A l'issue de la Deuxième Guerre mondiale, la sécurité sociale obligatoire et les avancées prodigieuses de la médecine basée sur la recherche fondamentale et clinique et sur des équipements sophistiqués ouvrent la voie à la prospérité des hôpitaux : la masse des honoraires des médecins hospitaliers va faire l'objet de convoitise. Les Facultés de médecine des quatre, puis des sept universités du pays étaient partenaires des hôpitaux publics depuis le milieu du dix-neuvième siècle, chacune bénéficiant, par arrêté ministériel de 1911, d'un monopole pour le placement de ses étudiants, de ses diplômés et de ses professeurs dans les hôpitaux publics de sa ville et dans sa zone d'influence, elles vont graduellement songer à se libérer de leur partenaire public - et des aléas politiques - en créant leur propre hôpital.
Les équipes médicales des hôpitaux publics universitaires de Bruxelles allaient participer activement, au cours des années septante, à ce virage et à cette course vers la structure hospitalière de pointe.
La première crise pétrolière, en 1973, mettait subitement fin à l'euphorie, avant même que la programmation de ces hôpitaux ne s'achève. Les vaches maigres prenaient place sur les pelouses de nos campus hospitalo-facultaires et l'épuisant marchandage allait être ranimé, entre les tenants de l'assainissement des finances publiques et les responsables d'hôpitaux d'enseignement.
C'est dans ce cycle que doit continuer à s'exprimer notre vision d'une santé publique basée sur une médecine de pointe, ouverte à tous, sans exclusive, dans notre réseau d'hôpitaux bruxellois laïcs.

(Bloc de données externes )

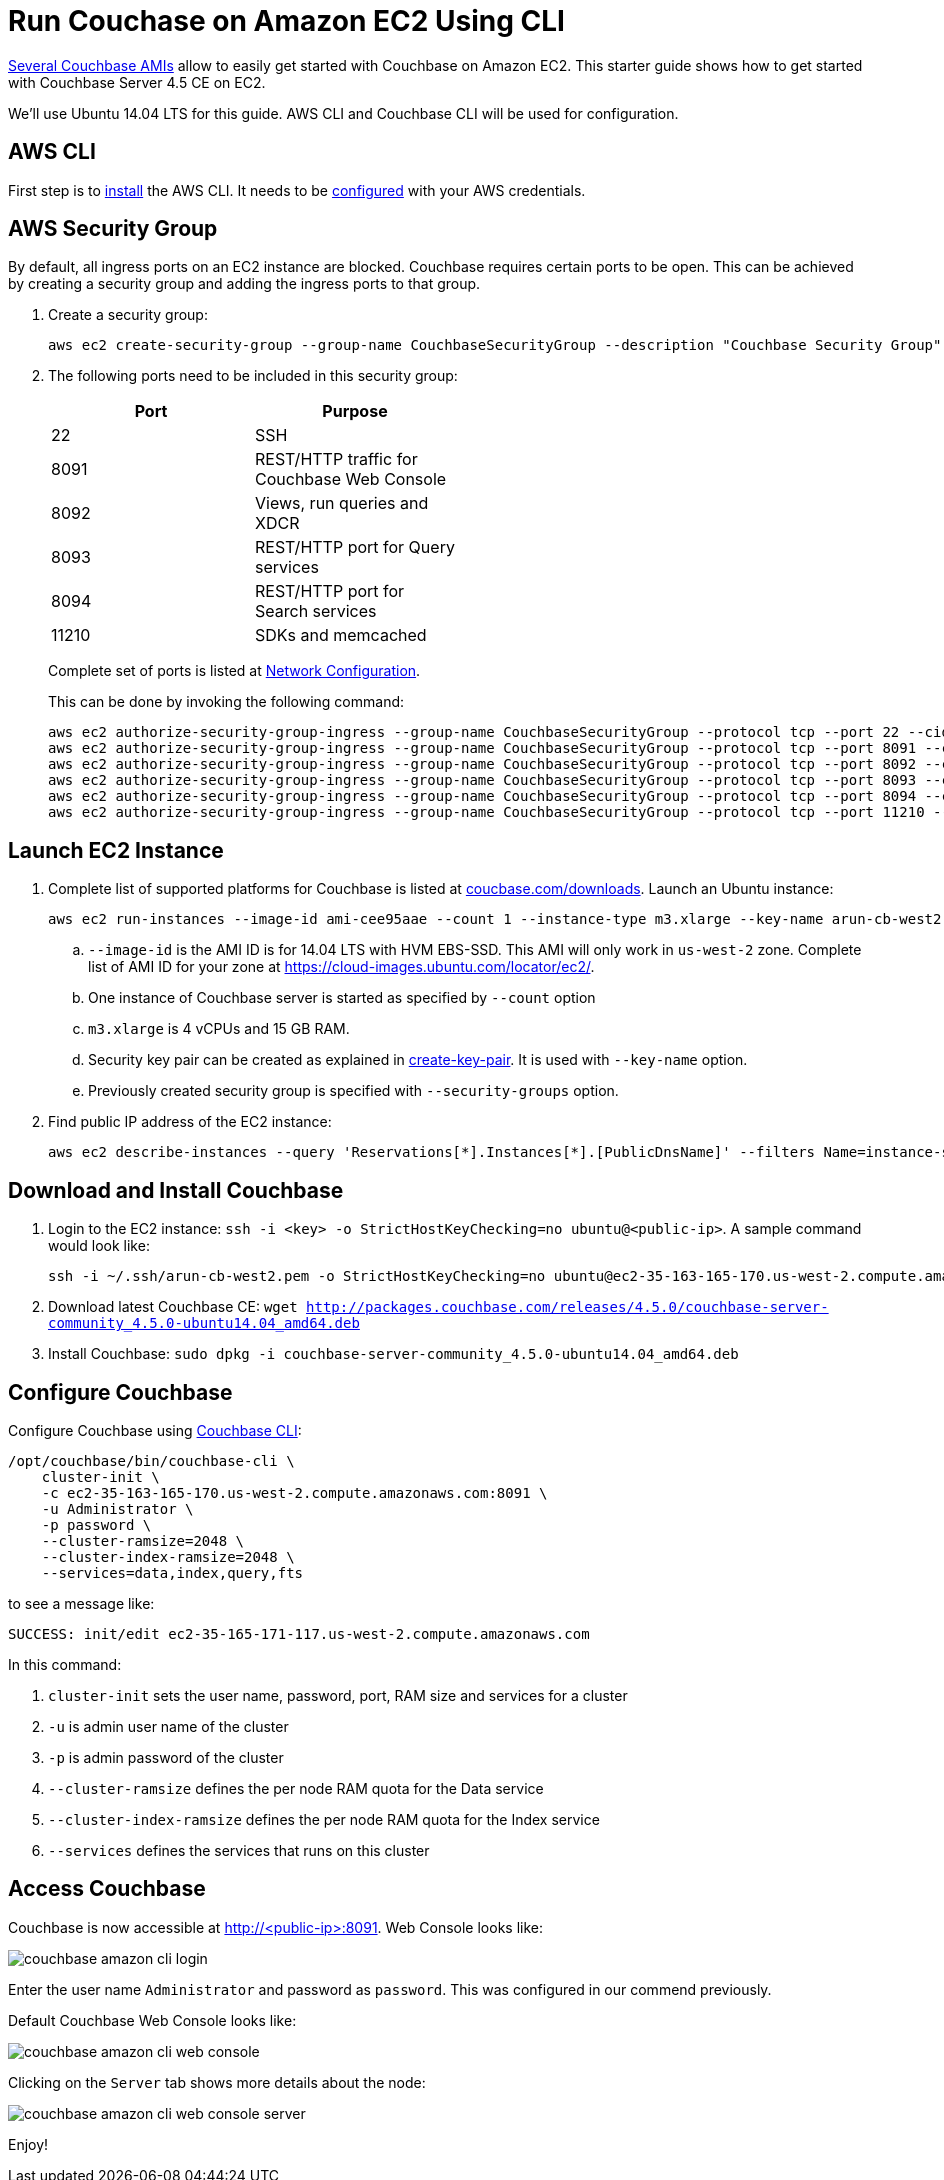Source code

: = Run Couchase on Amazon EC2 Using CLI

https://aws.amazon.com/marketplace/seller-profile?id=1a064a14-5ac2-4980-9167-15746aabde72[Several Couchbase AMIs] allow to easily get started with Couchbase on Amazon EC2. This starter guide shows how to get started with Couchbase Server 4.5 CE on EC2.

We'll use Ubuntu 14.04 LTS for this guide. AWS CLI and Couchbase CLI will be used for configuration.

== AWS CLI

First step is to http://docs.aws.amazon.com/cli/latest/userguide/installing.html[install] the AWS CLI. It needs to be http://docs.aws.amazon.com/cli/latest/userguide/cli-chap-getting-started.html[configured] with your AWS credentials.

== AWS Security Group

By default, all ingress ports on an EC2 instance are blocked. Couchbase requires certain ports to be open. This can be achieved by creating a security group and adding the ingress ports to that group. 

. Create a security group:
+
```
aws ec2 create-security-group --group-name CouchbaseSecurityGroup --description "Couchbase Security Group"
```
+
. The following ports need to be included in this security group:
+
[options="header", width="50%"]
|====
| Port | Purpose
| 22 | SSH
| 8091 | REST/HTTP traffic for Couchbase Web Console
| 8092 | Views, run queries and XDCR
| 8093 | REST/HTTP port for Query services
| 8094 | REST/HTTP port for Search services
| 11210 | SDKs and memcached
|====
+
Complete set of ports is listed at https://developer.couchbase.com/documentation/server/current/install/install-ports.html[Network Configuration].
+
This can be done by invoking the following command:
+
```
aws ec2 authorize-security-group-ingress --group-name CouchbaseSecurityGroup --protocol tcp --port 22 --cidr 0.0.0.0/0
aws ec2 authorize-security-group-ingress --group-name CouchbaseSecurityGroup --protocol tcp --port 8091 --cidr 0.0.0.0/0
aws ec2 authorize-security-group-ingress --group-name CouchbaseSecurityGroup --protocol tcp --port 8092 --cidr 0.0.0.0/0
aws ec2 authorize-security-group-ingress --group-name CouchbaseSecurityGroup --protocol tcp --port 8093 --cidr 0.0.0.0/0
aws ec2 authorize-security-group-ingress --group-name CouchbaseSecurityGroup --protocol tcp --port 8094 --cidr 0.0.0.0/0
aws ec2 authorize-security-group-ingress --group-name CouchbaseSecurityGroup --protocol tcp --port 11210 --cidr 0.0.0.0/0
```

== Launch EC2 Instance

. Complete list of supported platforms for Couchbase is listed at http://coucbase.com/downloads[coucbase.com/downloads]. Launch an Ubuntu instance:
+
```
aws ec2 run-instances --image-id ami-cee95aae --count 1 --instance-type m3.xlarge --key-name arun-cb-west2 --security-groups "CouchbaseSecurityGroup"
```
+
.. `--image-id` is the AMI ID is for 14.04 LTS with HVM EBS-SSD. This AMI will only work in `us-west-2` zone. Complete list of AMI ID for your zone at https://cloud-images.ubuntu.com/locator/ec2/.
.. One instance of Couchbase server is started as specified by `--count` option
.. `m3.xlarge` is 4 vCPUs and 15 GB RAM.
.. Security key pair can be created as explained in http://docs.aws.amazon.com/cli/latest/reference/ec2/create-key-pair.html[create-key-pair]. It is used with `--key-name` option.
.. Previously created security group is specified with `--security-groups` option.
+
. Find public IP address of the EC2 instance:
+
```
aws ec2 describe-instances --query 'Reservations[*].Instances[*].[PublicDnsName]' --filters Name=instance-state-name,Values=running --output text
```

== Download and Install Couchbase

. Login to the EC2 instance: `ssh -i <key> -o StrictHostKeyChecking=no ubuntu@<public-ip>`. A sample command would look like:
+
```
ssh -i ~/.ssh/arun-cb-west2.pem -o StrictHostKeyChecking=no ubuntu@ec2-35-163-165-170.us-west-2.compute.amazonaws.com
```
+
. Download latest Couchbase CE: `wget http://packages.couchbase.com/releases/4.5.0/couchbase-server-community_4.5.0-ubuntu14.04_amd64.deb`
. Install Couchbase: `sudo dpkg -i couchbase-server-community_4.5.0-ubuntu14.04_amd64.deb`

== Configure Couchbase

Configure Couchbase using https://developer.couchbase.com/documentation/server/current/cli/cbcli-intro.html[Couchbase CLI]:

```
/opt/couchbase/bin/couchbase-cli \
    cluster-init \
    -c ec2-35-163-165-170.us-west-2.compute.amazonaws.com:8091 \
    -u Administrator \
    -p password \
    --cluster-ramsize=2048 \
    --cluster-index-ramsize=2048 \
    --services=data,index,query,fts
```

to see a message like:

```
SUCCESS: init/edit ec2-35-165-171-117.us-west-2.compute.amazonaws.com
```

In this command:

. `cluster-init` sets the user name, password, port, RAM size and services for a cluster
. `-u` is admin user name of the cluster
. `-p` is admin password of the cluster
. `--cluster-ramsize` defines the per node RAM quota for the Data service
. `--cluster-index-ramsize` defines the per node RAM quota for the Index service
. `--services` defines the services that runs on this cluster

== Access Couchbase

Couchbase is now accessible at http://<public-ip>:8091. Web Console looks like:

image::images/couchbase-amazon-cli-login.png[]

Enter the user name `Administrator` and password as `password`. This was configured in our commend previously.

Default Couchbase Web Console looks like:

image::images/couchbase-amazon-cli-web-console.png[]

Clicking on the `Server` tab shows more details about the node:

image::images/couchbase-amazon-cli-web-console-server.png[]

Enjoy!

L’ouvrage Du côté de Brugmann, un hôpital dans son siècle démontre, à travers quelques exemples parmi d’innombrables autres, combien l’engagement dans la réflexion et dans l’action, les initiatives tous azimuts, l’excentricité même, sont porteuses de réalisations exceptionnelles.
Le microcosme brugmannien multiforme et complexe est resté en constante interaction avec la civilisation qui l’a produit et qui l’entoure. C’est pourquoi, architecture, médecine et société sont «imbriquées» dans les récits présentés ici sous forme de rubriques de dictionnaire.
Tout témoignage est une reconstruction. Ce livre témoigne qu’existe un lien très fort entre les responsables d’aujourd’hui et les précurseurs de l’hôpital Brugmann et, autour d’eux, les milliers de personnes anonymes, pratiquant plus de cent métiers — soignants, administratifs et techniques, actifs désormais sur plusieurs campus (les sites Victor Horta à Laeken, Paul Brien à Schaerbeek et René Magritte à Jette) —, qui ont assuré la pérennité, l’essor et le succès de notre institution.

Dr Daniel DÉSIR
Directeur général du CHU Brugmann

Référence bibliographique : Czerwonogora (Arnold), Franckson (Marcel), Goslar (Michèle), Mélotte (Denis), Potvliege (Roland) e.a., Du côté de Brugmann, un hôpital dans son siècle, sous la direction de D. Désir, Bruxelles, Ed. Ercée, 2006.